An 8-week, home-based intervention trial in patients with metastatic colon or lung cancer, comparing a non-intervention group with a walking plus strengthening (using the same strengthening REST DVD as our study) plus bi-monthly phone calls group, showed an adherence rate of 77 % [27]. The high adherence in this study, despite selecting a sicker population affected by metastatic disease, might be explained by the appealing design that allowed for advancement of the exercise routine during the bi-monthly phone calls. By comparison, in our study, the yoga was maintained at a gentle level, although the strengthening group was instructed to advance the resistance level. Indeed, one participant in the yoga group discontinued participation due to “lack of effect of the intervention,” and others have commented that they would have liked to advance to a more challenging level of yoga. All responders to the recruitment letter in our study had a DVD in their household, suggesting that DVD interventions are feasible outside of an organized in-person class in the USA.
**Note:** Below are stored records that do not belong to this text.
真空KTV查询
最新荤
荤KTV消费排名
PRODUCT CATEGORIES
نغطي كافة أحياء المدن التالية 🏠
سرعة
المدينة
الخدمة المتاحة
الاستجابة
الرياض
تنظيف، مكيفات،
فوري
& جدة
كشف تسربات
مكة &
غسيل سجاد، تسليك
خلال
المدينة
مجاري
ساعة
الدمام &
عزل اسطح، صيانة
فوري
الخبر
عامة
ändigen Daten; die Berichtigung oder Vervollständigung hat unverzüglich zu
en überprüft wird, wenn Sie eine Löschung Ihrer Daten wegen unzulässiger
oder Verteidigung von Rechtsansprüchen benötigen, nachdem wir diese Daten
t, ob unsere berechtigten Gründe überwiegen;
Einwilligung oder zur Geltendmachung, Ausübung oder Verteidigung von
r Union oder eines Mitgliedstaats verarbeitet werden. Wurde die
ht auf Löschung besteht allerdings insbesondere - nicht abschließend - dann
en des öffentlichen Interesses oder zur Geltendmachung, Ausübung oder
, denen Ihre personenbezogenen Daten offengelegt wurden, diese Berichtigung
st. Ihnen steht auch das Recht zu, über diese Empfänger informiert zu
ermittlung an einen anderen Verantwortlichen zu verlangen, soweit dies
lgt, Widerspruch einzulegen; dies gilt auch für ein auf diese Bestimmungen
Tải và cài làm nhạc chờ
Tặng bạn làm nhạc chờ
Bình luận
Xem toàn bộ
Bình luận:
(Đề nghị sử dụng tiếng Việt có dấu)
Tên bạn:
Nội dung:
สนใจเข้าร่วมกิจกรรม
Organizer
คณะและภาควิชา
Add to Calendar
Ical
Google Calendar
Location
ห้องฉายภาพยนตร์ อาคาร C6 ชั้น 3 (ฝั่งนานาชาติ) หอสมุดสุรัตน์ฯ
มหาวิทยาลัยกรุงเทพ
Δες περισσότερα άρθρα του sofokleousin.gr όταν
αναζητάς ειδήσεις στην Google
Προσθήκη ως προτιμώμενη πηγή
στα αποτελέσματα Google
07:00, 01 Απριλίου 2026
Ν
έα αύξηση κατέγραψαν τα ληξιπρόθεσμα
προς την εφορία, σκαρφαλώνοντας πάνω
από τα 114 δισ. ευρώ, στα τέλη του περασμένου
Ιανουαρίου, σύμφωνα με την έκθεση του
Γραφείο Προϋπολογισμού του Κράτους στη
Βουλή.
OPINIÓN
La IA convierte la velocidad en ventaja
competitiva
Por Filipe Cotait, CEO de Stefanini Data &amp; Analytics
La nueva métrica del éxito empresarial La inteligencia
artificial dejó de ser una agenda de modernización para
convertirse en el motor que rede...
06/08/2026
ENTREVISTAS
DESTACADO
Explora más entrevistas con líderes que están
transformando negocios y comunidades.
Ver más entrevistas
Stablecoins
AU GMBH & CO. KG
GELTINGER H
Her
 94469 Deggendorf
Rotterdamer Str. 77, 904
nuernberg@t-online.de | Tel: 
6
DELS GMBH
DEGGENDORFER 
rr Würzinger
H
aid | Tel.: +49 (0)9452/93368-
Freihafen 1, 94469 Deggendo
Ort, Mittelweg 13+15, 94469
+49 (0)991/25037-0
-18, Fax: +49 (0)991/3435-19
A recent integrative data analysis of three of the largest home-based diet and exercise interventions in cancer survivors, looking at predictors of enrollment, adherence, and completion of the study, reported a combined adherence rate of 51 %, only slightly above our study [38]. It appears that a home-based intervention solely through DVD and phone calls may not suffice to achieve adequate and sustained levels of activity in many survivors of breast cancer. Another systematic review of trials of physical activity and behavior change interventions in recent post-treatment breast cancer survivors demonstrated that the largest effect on behavior change came from more intense interventions such as in-person and frequent interactions, although significant improvements were also noted from the home-based, telephone, or email-based interventions [39].

These studies suggest that a combination of a class/group exercise with home-based interventions might provide the flexibility and motivation for a better adherence to exercise interventions. A more intense and frequent, possibly weekly, phone interaction might provide additional motivation to enhance adherence.

Our study was limited by the small size and might not be generalizable to a larger population. As such, a larger clinical trial utilizing sham treatments and a longer follow-up period is needed to conclusively compare the two treatments. Such study may not be feasible though, given the similarities between the groups regarding the fatigue score changes: for example, considering the MFSI general outcome, the average difference from baseline to post-intervention was −2.8 (SD 4.5) in the strengthening group and −3.2 (SD 4.2) in the yoga group. These groups are truly quite similar with this difference of only 0.4. Under the same conditions in a new study, with the same standard deviations, we would need 1861 women per group in order to find a difference this small as statistically significant with 80 % power, 5 % type I error rate.

Another limitation was the lack of in-person contact with an instructor before and during the intervention, to prevent inaccurate postures or movements, which might have led to some of the side effects noted in both groups. Whereas a face-to-face visit with an instructor at the baseline visit might be warranted, such in-person visits during the intervention would decrease the convenience that this home-based program provided, especially for participants from remote areas.

The two interventions were considerably different in duration (yoga—90 min, strengthening bands—20 min). This might have impacted the results toward the yoga group receiving more benefit from the intervention relative to the strengthening group. Future studies should adopt interventions that are similar in length.

In conclusion, our study demonstrated a positive effect of both yoga and strengthening exercises toward improving CRF and QOL among breast cancer survivors when performed within 12 months from the breast cancer diagnosis despite a limited adherence to these interventions, suggesting that both mindfulness-based and more traditional physical exercises might be equally beneficial for this population. Larger studies are needed to more accurately assess the impact of these interventions on CRF and QOL in breast cancer survivors.